As I posted last week (god, it seems like so much longer ago), there is some interest in studying Chloroquine and its close chemical relative, Hydroxychloroquine. Just as a refresher, these drugs were developed in the middle of the 20th century as a treatment for malaria. As you may know, malaria is a disease caused by a parasite, transferred by mosquitos to humans. A parasite is basically a very little single celled animal, sort of like the animal equivalent to a bacterium. The malaria parasite infects red blood cells and causes disease. Chloroquine was shown to be effective in treating malaria, but remember malaria is a parasitic disease not a viral disease.
So why is there interest in chloroquine now? The answer is that at the time of the original SARS outbreak, virologists tested thousands of drugs and chemical compounds in the lab to see if one of them could prevent tissue cells grown in flasks (tissue culture) from a challenge with the SARS virus. Chloroquine and Hydroxychloroquine both showed a statistically significant affect. BUT that affect was not strong enough to merit trials in human subjects. With the novel COVID-19 (originally called SARS-2, to distinguish it from the original SARS virus, now called SARS-1) interest in these effects was rekindled.
A single study from some French researchers, published a in the last few weeks looked at less than 50 total COVID-19 patients and whether there was any effect of chloroquine treatment on their condition. The results were equivocal. Four of those patients were treated with both hydroxychloroquine and azithromycin, and the four all recovered.
So, what do we conclude from that study? Very little can actually be taken. Particularly the 4 patients who received the two drugs. The media and rumors on the web have jumped on that result to claim that the combination of the two drugs may be the “miracle cure”. PLEASE, WAIT! The fact that those 4 individuals recovered MAY have been related to the drugs, but there are many, many other factors that may have been responsible. For example, were they all recovering anyway; were they taking any other medications at the same time that others weren’t, maybe for blood pressure, liver disease, etc.? Did they all have strawberry yogurt for breakfast? (that last one is intended to show that if THAT had been the case would we all be rushing out now to buy strawberry yogurt? Which brand? Regular, Greek, French, or non-fat?)
However, a second study was published last week from Shanghai University in China. In this study, 30 patients that had been hospitalized for COVID-19 received EITHER hydroxychloroquine, or a placebo (a similar looking medication, dispensed and taken the same way as the first, indistinguishable to the patient or the doctor, but with no active drug in it).
The results: Whether the patients received hydroxychloroquine or the placebo, their body temperature returned to normal a day after hospitalization, and the time it took for levels of the virus to become undetectable was comparable.
Unlike the study from France, these were randomly assigned to either the hydroxychloroquine group or the placebo-controlled group.
So, what conclusions should we take from this? Again, a little bit better than the French study, but still a very small sample of patients, and a set of patients with a specific presentation of symptoms. The results seem to point to the fact that hydroxychloroquine may not be effective in treating patients whose disease has progressed to the point of hospitalization. This is consistent with the discussion in my previous post, in which I pointed out that the mechanism of action of these drugs is to interfere with the way the receptor is presented on the cell surface and would therefore suggest minimal value in treating a disease in which the cells have already been widely infected.

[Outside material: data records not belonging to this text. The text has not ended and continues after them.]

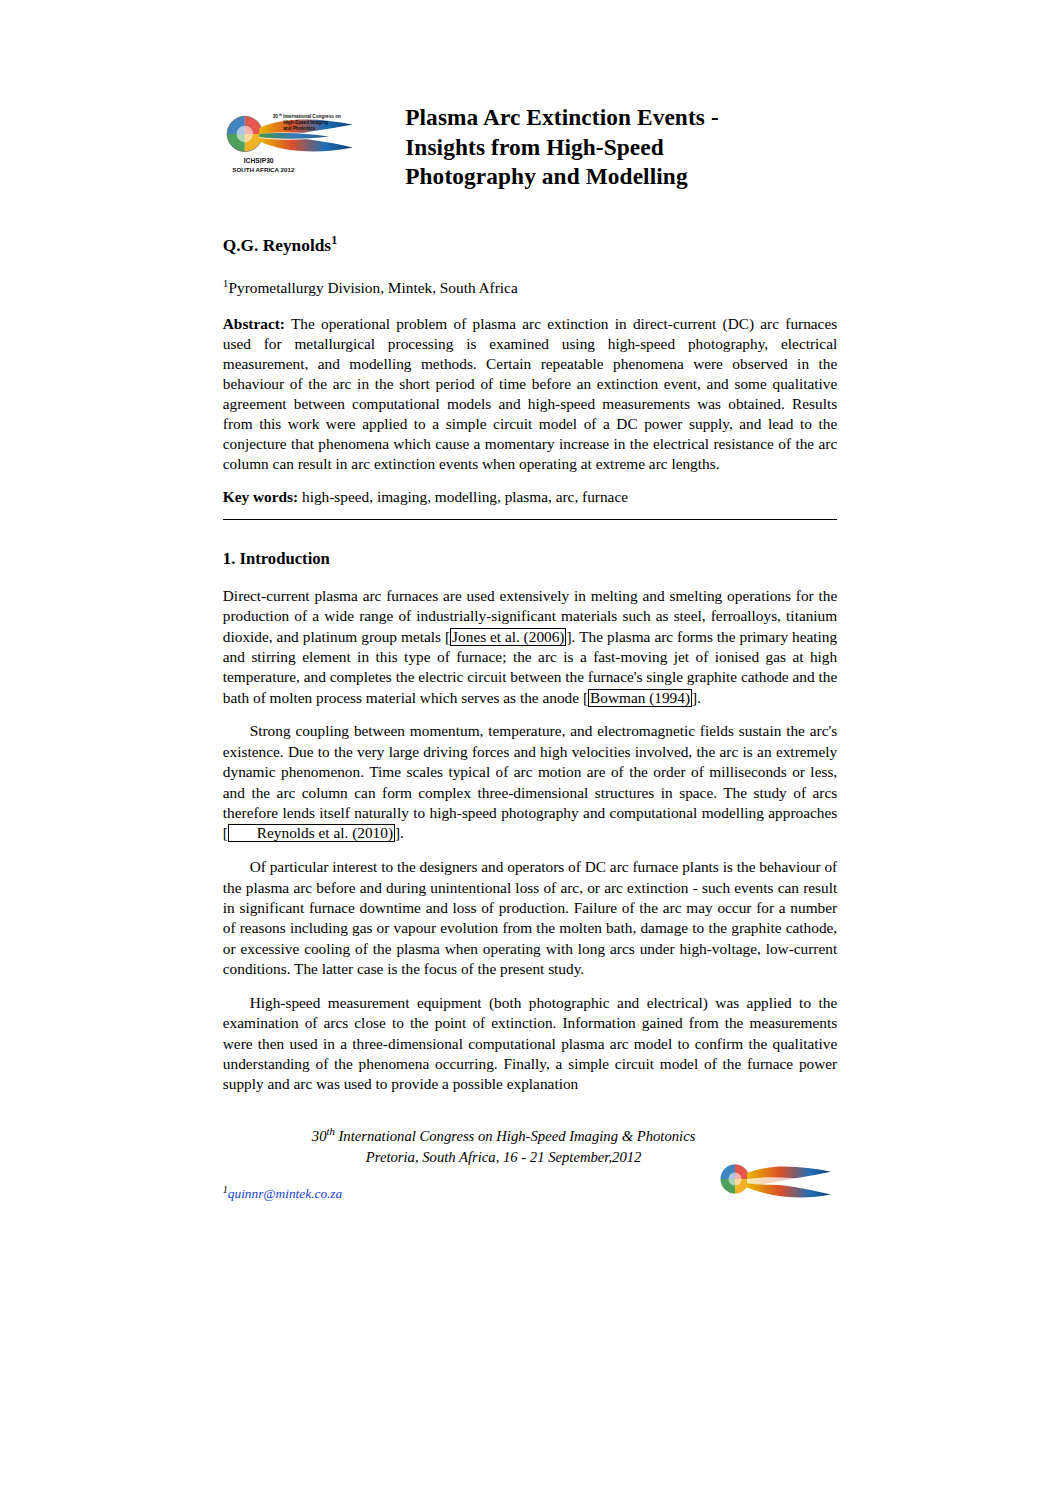30 th International Congress on High-Speed Imaging and Photonics ICHSIP30 SOUTH AFRICA 2012
Plasma Arc Extinction Events -
Insights from High-Speed
Photography and Modelling
Q.G. Reynolds1
1Pyrometallurgy Division, Mintek, South Africa
Abstract: The operational problem of plasma arc extinction in direct-current (DC) arc furnaces used for metallurgical processing is examined using high-speed photography, electrical measurement, and modelling methods. Certain repeatable phenomena were observed in the behaviour of the arc in the short period of time before an extinction event, and some qualitative agreement between computational models and high-speed measurements was obtained. Results from this work were applied to a simple circuit model of a DC power supply, and lead to the conjecture that phenomena which cause a momentary increase in the electrical resistance of the arc column can result in arc extinction events when operating at extreme arc lengths.
Key words: high-speed, imaging, modelling, plasma, arc, furnace
1. Introduction
Direct-current plasma arc furnaces are used extensively in melting and smelting operations for the production of a wide range of industrially-significant materials such as steel, ferroalloys, titanium dioxide, and platinum group metals [Jones et al. (2006)]. The plasma arc forms the primary heating and stirring element in this type of furnace; the arc is a fast-moving jet of ionised gas at high temperature, and completes the electric circuit between the furnace's single graphite cathode and the bath of molten process material which serves as the anode [Bowman (1994)].
Strong coupling between momentum, temperature, and electromagnetic fields sustain the arc's existence. Due to the very large driving forces and high velocities involved, the arc is an extremely dynamic phenomenon. Time scales typical of arc motion are of the order of milliseconds or less, and the arc column can form complex three-dimensional structures in space. The study of arcs therefore lends itself naturally to high-speed photography and computational modelling approaches [Reynolds et al. (2010)].
Of particular interest to the designers and operators of DC arc furnace plants is the behaviour of the plasma arc before and during unintentional loss of arc, or arc extinction - such events can result in significant furnace downtime and loss of production. Failure of the arc may occur for a number of reasons including gas or vapour evolution from the molten bath, damage to the graphite cathode, or excessive cooling of the plasma when operating with long arcs under high-voltage, low-current conditions. The latter case is the focus of the present study.
High-speed measurement equipment (both photographic and electrical) was applied to the examination of arcs close to the point of extinction. Information gained from the measurements were then used in a three-dimensional computational plasma arc model to confirm the qualitative understanding of the phenomena occurring. Finally, a simple circuit model of the furnace power supply and arc was used to provide a possible explanation
30th International Congress on High-Speed Imaging & Photonics
Pretoria, South Africa, 16 - 21 September,2012
1quinnr@mintek.co.za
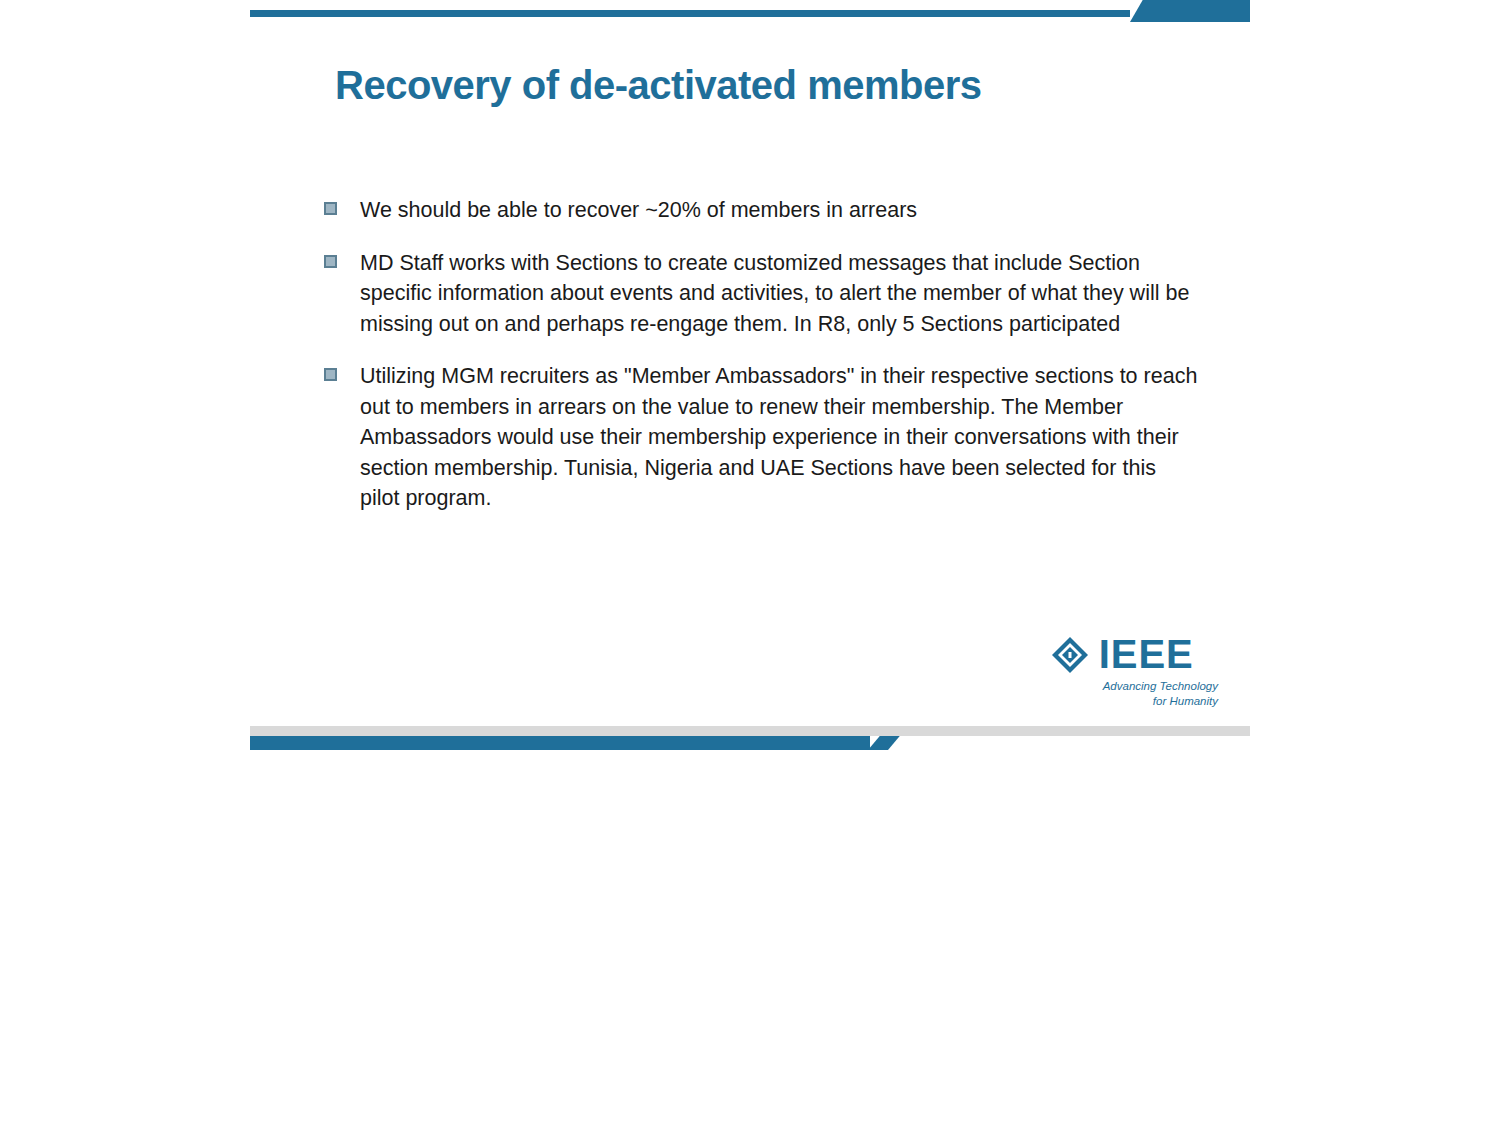Recovery of de-activated members
We should be able to recover ~20% of members in arrears
MD Staff works with Sections to create customized messages that include Section specific information about events and activities, to alert the member of what they will be missing out on and perhaps re-engage them. In R8, only 5 Sections participated
Utilizing MGM recruiters as "Member Ambassadors" in their respective sections to reach out to members in arrears on the value to renew their membership. The Member Ambassadors would use their membership experience in their conversations with their section membership. Tunisia, Nigeria and UAE Sections have been selected for this pilot program.
IEEE
Advancing Technology
for Humanity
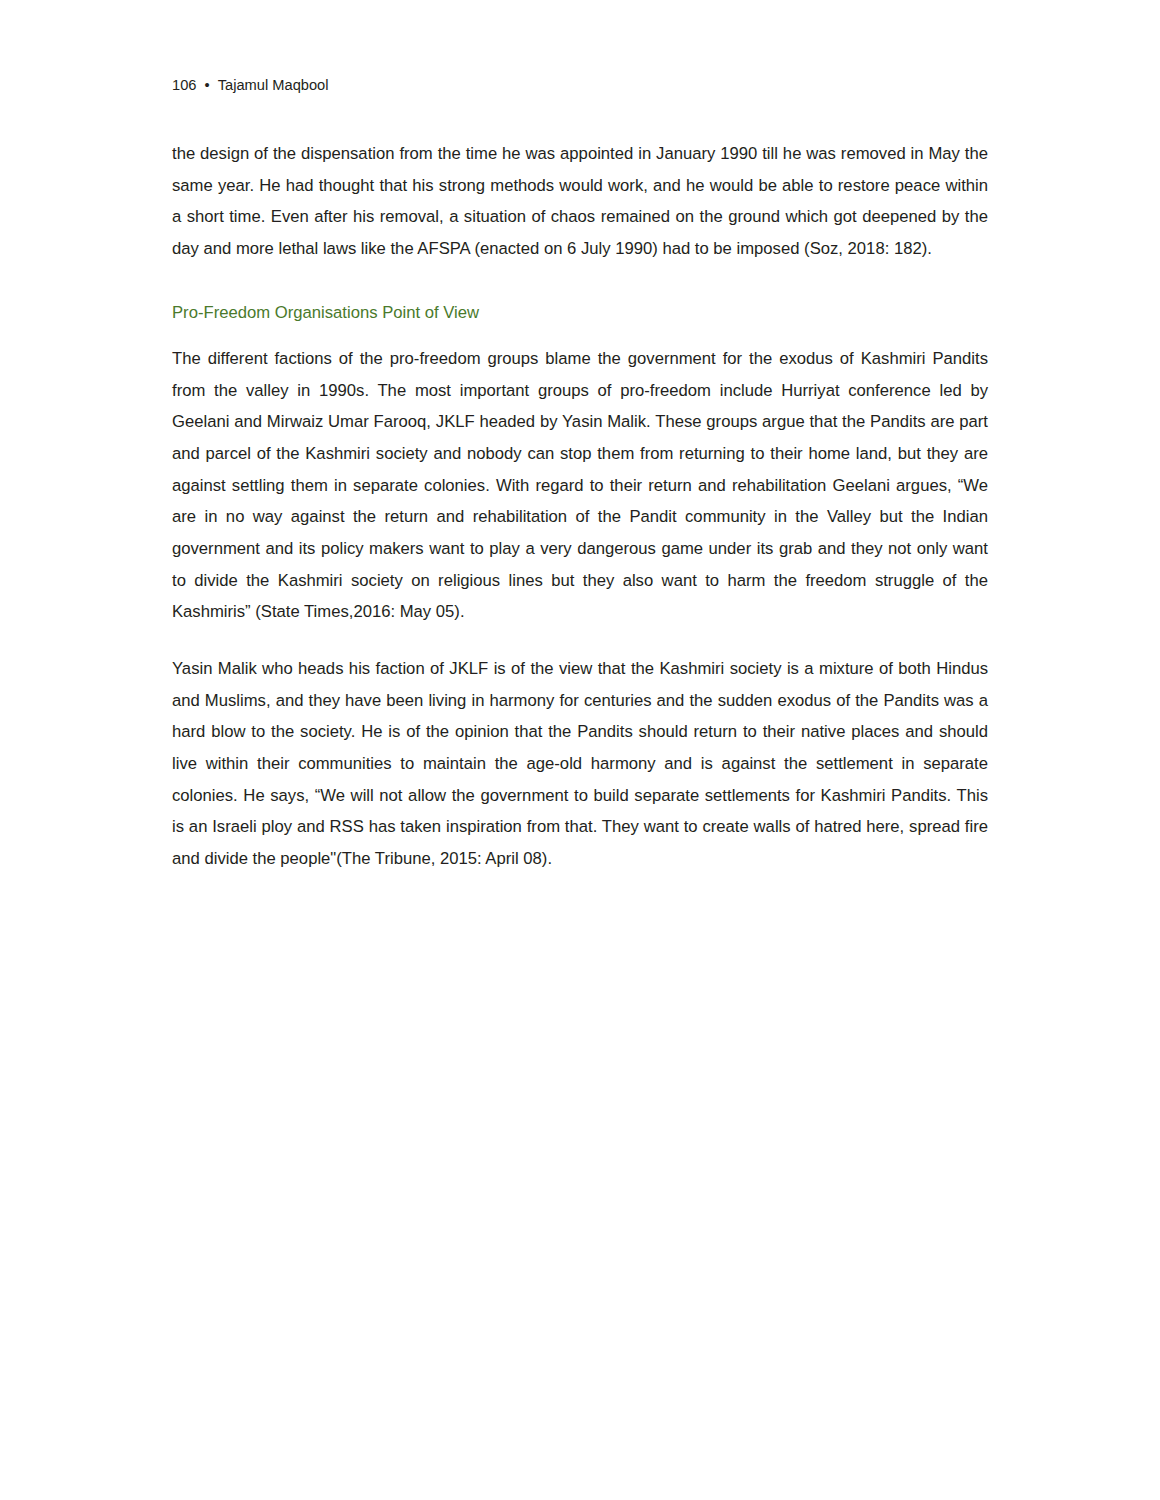106•Tajamul Maqbool
the design of the dispensation from the time he was appointed in January 1990 till he was removed in May the same year. He had thought that his strong methods would work, and he would be able to restore peace within a short time. Even after his removal, a situation of chaos remained on the ground which got deepened by the day and more lethal laws like the AFSPA (enacted on 6 July 1990) had to be imposed (Soz, 2018: 182).
Pro-Freedom Organisations Point of View
The different factions of the pro-freedom groups blame the government for the exodus of Kashmiri Pandits from the valley in 1990s. The most important groups of pro-freedom include Hurriyat conference led by Geelani and Mirwaiz Umar Farooq, JKLF headed by Yasin Malik. These groups argue that the Pandits are part and parcel of the Kashmiri society and nobody can stop them from returning to their home land, but they are against settling them in separate colonies. With regard to their return and rehabilitation Geelani argues, “We are in no way against the return and rehabilitation of the Pandit community in the Valley but the Indian government and its policy makers want to play a very dangerous game under its grab and they not only want to divide the Kashmiri society on religious lines but they also want to harm the freedom struggle of the Kashmiris” (State Times,2016: May 05).
Yasin Malik who heads his faction of JKLF is of the view that the Kashmiri society is a mixture of both Hindus and Muslims, and they have been living in harmony for centuries and the sudden exodus of the Pandits was a hard blow to the society. He is of the opinion that the Pandits should return to their native places and should live within their communities to maintain the age-old harmony and is against the settlement in separate colonies. He says, “We will not allow the government to build separate settlements for Kashmiri Pandits. This is an Israeli ploy and RSS has taken inspiration from that. They want to create walls of hatred here, spread fire and divide the people"(The Tribune, 2015: April 08).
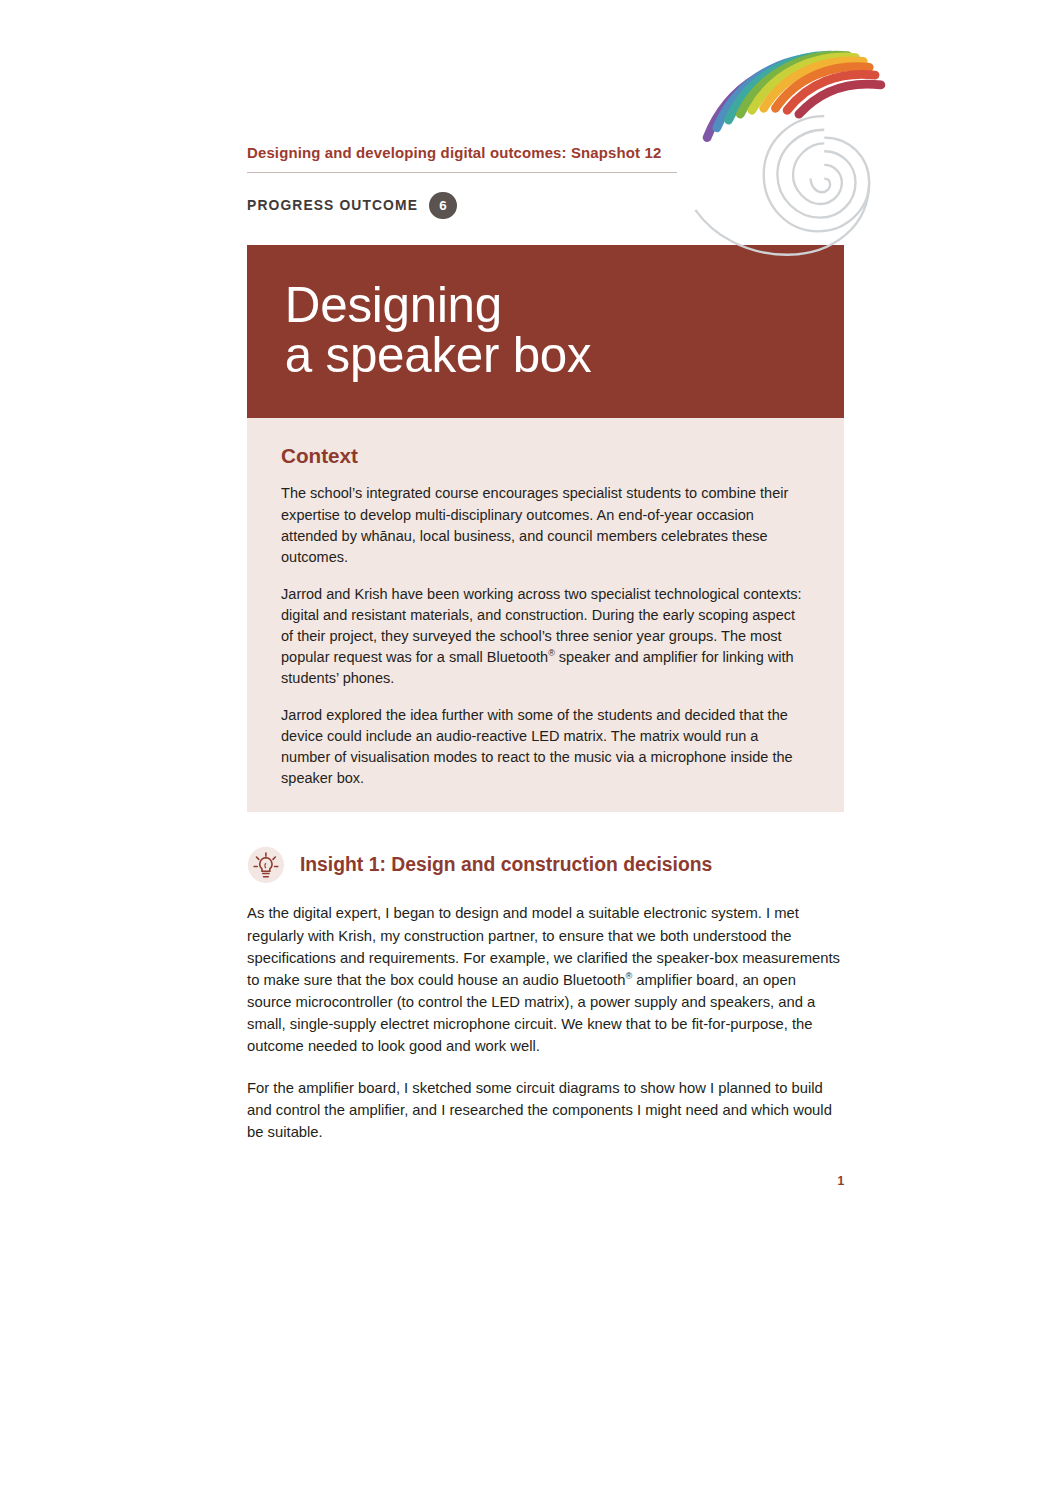Designing and developing digital outcomes: Snapshot 12
PROGRESS OUTCOME 6
Designing
a speaker box
Context
The school’s integrated course encourages specialist students to combine their expertise to develop multi-disciplinary outcomes. An end-of-year occasion attended by whānau, local business, and council members celebrates these outcomes.
Jarrod and Krish have been working across two specialist technological contexts: digital and resistant materials, and construction. During the early scoping aspect of their project, they surveyed the school’s three senior year groups. The most popular request was for a small Bluetooth® speaker and amplifier for linking with students’ phones.
Jarrod explored the idea further with some of the students and decided that the device could include an audio-reactive LED matrix. The matrix would run a number of visualisation modes to react to the music via a microphone inside the speaker box.
Insight 1: Design and construction decisions
As the digital expert, I began to design and model a suitable electronic system. I met regularly with Krish, my construction partner, to ensure that we both understood the specifications and requirements. For example, we clarified the speaker-box measurements to make sure that the box could house an audio Bluetooth® amplifier board, an open source microcontroller (to control the LED matrix), a power supply and speakers, and a small, single-supply electret microphone circuit. We knew that to be fit-for-purpose, the outcome needed to look good and work well.
For the amplifier board, I sketched some circuit diagrams to show how I planned to build and control the amplifier, and I researched the components I might need and which would be suitable.
1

It will be very important to study patients who are either asymptomatic, but who test positive for the presence of virus, or who have initial mild symptoms and to determine whether, again in a controlled study, if the treatment is therapeutic, lessening the infection or the accompanying disease severity. For example, you would try to get a group of patients, all approximately the same age and health profile, all of whom are asymptomatic, but have been screened because they were exposed to people who had been infected, and all of whom have tested positive for the virus. You would then treat half with hydroxychloroquine and half with a placebo. Following their progress forward you would study whether there was any difference in the progression of disease in the two groups; did one group become ill at a higher frequency, or a shorter time, or with more or less severe symptoms, and which recovered more quickly. That study would give better answers.
One final thought: This is the way that pharmaceutical companies move forward. If there is a clue that one of these drugs can affect the disease process, severity or recovery, then there would be a great push to try “analogs” in tissue culture. “Analogs” are chemicals that are identical to the original chemical (in this case hydroxychloroquine), but with one small change made to them. Maybe the chemist adds an extra oxygen atom, a chlorine atom, some other change like removing a hydrogen atom to create a double bond in place of a single bond between two carbon molecules. They would try again and again in tissue culture to see if they could come up with a variation on the hydroxychloroquine molecule that worked even better. Those new chemicals would then have to be tested for safety and efficacy but could provide eventual therapeutics for treating the disease. That is science, but it, unfortunately takes time.